Warmth and light swept into the cold arid darkness inside him.
She was on the far side of the street, standing outside a hat shop, looking in through the window, her arms filled with a pile of parcels.
Her profile was perfect, with her round-tipped nose, and her slightly parted rose-coloured lips.
He crossed the cobbled street, ignoring other passers-by as a primal hunger roared.
‘Katherine.’ He took the last step and touched her elbow.
She started and spun around, her eyes wide. ‘Y-your Grace.’
‘It seems I surprise you every time,’ he said quietly. She was blushing again.
‘I-I’m sorry.’
He looked to where she had been looking and saw a pretty bonnet dressed with ornamental cherries and a cerise pink ribbon. Mary thought the mode for fruit on a bonnet absurd. Katherine obviously did not.
‘Your Grace?’ he said. ‘If the reverend is Richard, Katherine, I think I might remain John. We have known each other for years.’ Her wide turquoise blue eyes stared back, but she said nothing.
‘What is going on between the two of you anyway?’ The question had been rattling about in John’s head for days.
‘N-nothing, I…’
‘Nothing? You said he drives you home every Sunday. Have you an agreement with him?’
‘An agreement?’ Her eyes kept glancing into the shop.
‘Are you promised to him?’
She turned a deeper pink as she looked back at him. ‘No.’ She had not shown any embarrassment with the reverend.

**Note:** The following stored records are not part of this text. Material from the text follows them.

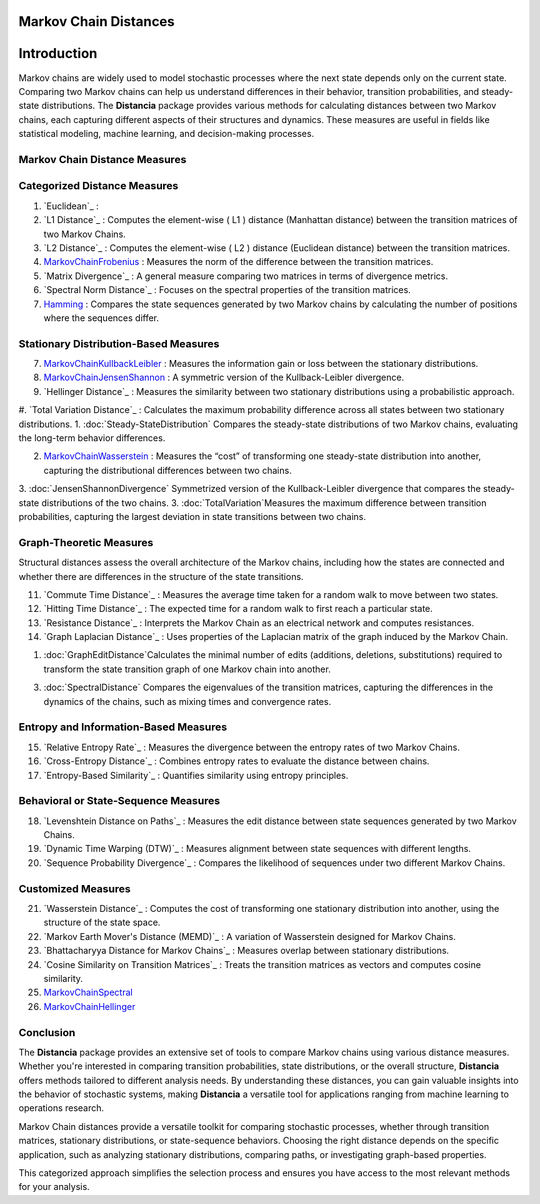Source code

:Markov Chain Distances
======================

Introduction
============
Markov chains are widely used to model stochastic processes where the next state depends only on the current state. Comparing two Markov chains can help us understand differences in their behavior, transition probabilities, and steady-state distributions. The **Distancia** package provides various methods for calculating distances between two Markov chains, each capturing different aspects of their structures and dynamics. These measures are useful in fields like statistical modeling, machine learning, and decision-making processes.

Markov Chain Distance Measures
------------------------------

Categorized Distance Measures
-----------------------------
#. `Euclidean`_ :

#. `L1 Distance`_ : Computes the element-wise \( L1 \) distance (Manhattan distance) between the transition matrices of two Markov Chains.
#. `L2 Distance`_ : Computes the element-wise \( L2 \) distance (Euclidean distance) between the transition matrices.
#. `MarkovChainFrobenius`_ : Measures the norm of the difference between the transition matrices.
#. `Matrix Divergence`_ : A general measure comparing two matrices in terms of divergence metrics.
#. `Spectral Norm Distance`_ : Focuses on the spectral properties of the transition matrices.
#. `Hamming`_ : Compares the state sequences generated by two Markov chains by calculating the number of positions where the sequences differ.

Stationary Distribution-Based Measures
-----------------------------

7. `MarkovChainKullbackLeibler`_ : Measures the information gain or loss between the stationary distributions.
#. `MarkovChainJensenShannon`_ : A symmetric version of the Kullback-Leibler divergence.
#. `Hellinger Distance`_ : Measures the similarity between two stationary distributions using a probabilistic approach.
#. `Total Variation Distance`_ : Calculates the maximum probability difference across all states between two stationary distributions.
1. :doc:`Steady-StateDistribution` Compares the steady-state distributions of two Markov chains, evaluating the long-term behavior differences.

2. `MarkovChainWasserstein`_ : Measures the “cost” of transforming one steady-state distribution into another, capturing the distributional differences between two chains.

3. :doc:`JensenShannonDivergence` Symmetrized version of the Kullback-Leibler divergence that compares the steady-state distributions of the two chains.
3. :doc:`TotalVariation`Measures the maximum difference between transition probabilities, capturing the largest deviation in state transitions between two chains.

Graph-Theoretic Measures
-----------------------------

Structural distances assess the overall architecture of the Markov chains, including how the states are connected and whether there are differences in the structure of the state transitions.

11. `Commute Time Distance`_ : Measures the average time taken for a random walk to move between two states.
#. `Hitting Time Distance`_ : The expected time for a random walk to first reach a particular state.
#. `Resistance Distance`_ : Interprets the Markov Chain as an electrical network and computes resistances.
#. `Graph Laplacian Distance`_ : Uses properties of the Laplacian matrix of the graph induced by the Markov Chain.


1. :doc:`GraphEditDistance`Calculates the minimal number of edits (additions, deletions, substitutions) required to transform the state transition graph of one Markov chain into another.

3. :doc:`SpectralDistance` Compares the eigenvalues of the transition matrices, capturing the differences in the dynamics of the chains, such as mixing times and convergence rates.

Entropy and Information-Based Measures
-----------------------------

15. `Relative Entropy Rate`_ : Measures the divergence between the entropy rates of two Markov Chains.
#. `Cross-Entropy Distance`_ : Combines entropy rates to evaluate the distance between chains.
#. `Entropy-Based Similarity`_ : Quantifies similarity using entropy principles.

Behavioral or State-Sequence Measures
-----------------------------

18. `Levenshtein Distance on Paths`_ : Measures the edit distance between state sequences generated by two Markov Chains.
#. `Dynamic Time Warping (DTW)`_ : Measures alignment between state sequences with different lengths.
#. `Sequence Probability Divergence`_ : Compares the likelihood of sequences under two different Markov Chains.

Customized Measures
-----------------------------

21. `Wasserstein Distance`_ : Computes the cost of transforming one stationary distribution into another, using the structure of the state space.
#. `Markov Earth Mover's Distance (MEMD)`_ : A variation of Wasserstein designed for Markov Chains.
#. `Bhattacharyya Distance for Markov Chains`_ : Measures overlap between stationary distributions.
#. `Cosine Similarity on Transition Matrices`_ : Treats the transition matrices as vectors and computes cosine similarity.
#. `MarkovChainSpectral`_
#. `MarkovChainHellinger`_

Conclusion
-----------------------------
The **Distancia** package provides an extensive set of tools to compare Markov chains using various distance measures. Whether you're interested in comparing transition probabilities, state distributions, or the overall structure, **Distancia** offers methods tailored to different analysis needs. By understanding these distances, you can gain valuable insights into the behavior of stochastic systems, making **Distancia** a versatile tool for applications ranging from machine learning to operations research.

Markov Chain distances provide a versatile toolkit for comparing stochastic processes, whether through transition matrices, stationary distributions, or state-sequence behaviors. Choosing the right distance depends on the specific application, such as analyzing stationary distributions, comparing paths, or investigating graph-based properties.

This categorized approach simplifies the selection process and ensures you have access to the most relevant methods for your analysis.

.. _MarkovChaine: https://distancia.readthedocs.io/en/latest/markovChainDistance.html
.. _MarkovChainKullbackLeibler: https://distancia.readthedocs.io/en/latest/MarkovChainKullbackLeibler.html
.. _MarkovChainWasserstein: https://distancia.readthedocs.io/en/latest/MarkovChainWasserstein.html
.. _MarkovChainTotalVariation: https://distancia.readthedocs.io/en/latest/MarkovChainTotalVariation.html
.. _MarkovChainHellinger: https://distancia.readthedocs.io/en/latest/MarkovChainHellinger.html
.. _MarkovChainJensenShannon: https://distancia.readthedocs.io/en/latest/MarkovChainJensenShannon.html
.. _MarkovChainFrobenius: https://distancia.readthedocs.io/en/latest/MarkovChainFrobenius.html
.. _MarkovChainSpectral: https://distancia.readthedocs.io/en/latest/MarkovChainSpectral.html
.. _Hamming: https://distancia.readthedocs.io/en/latest/Hamming.html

He suddenly remembered she was holding parcels. ‘Allow me.’ He lifted them out of her arms. Where was her groom or maid? Phillip’s family were not high society but nor were they low. Her father was the local squire; he employed servants.
‘Who is with you?’
‘My mother is in the shop.’
He looked through the shop window and saw her mother and younger sister sifting through a drawer of ribbons. Why was she not in the shop with them? ‘Have you finished shopping…’ he posed aloud.
Her skin flushed a scarlet red, but she said nothing.
‘Where is your groom?’ That was who should be carrying the parcels.
‘He is waiting in the livery stable.’
‘Leaving you to play maid. There is no need for you to stand here looking to all and sundry like a pack mule, Katherine, I will have my groom take these to yours.’ John looked across his shoulder, looking for his own groom who walked a few paces further back. He waved him forward.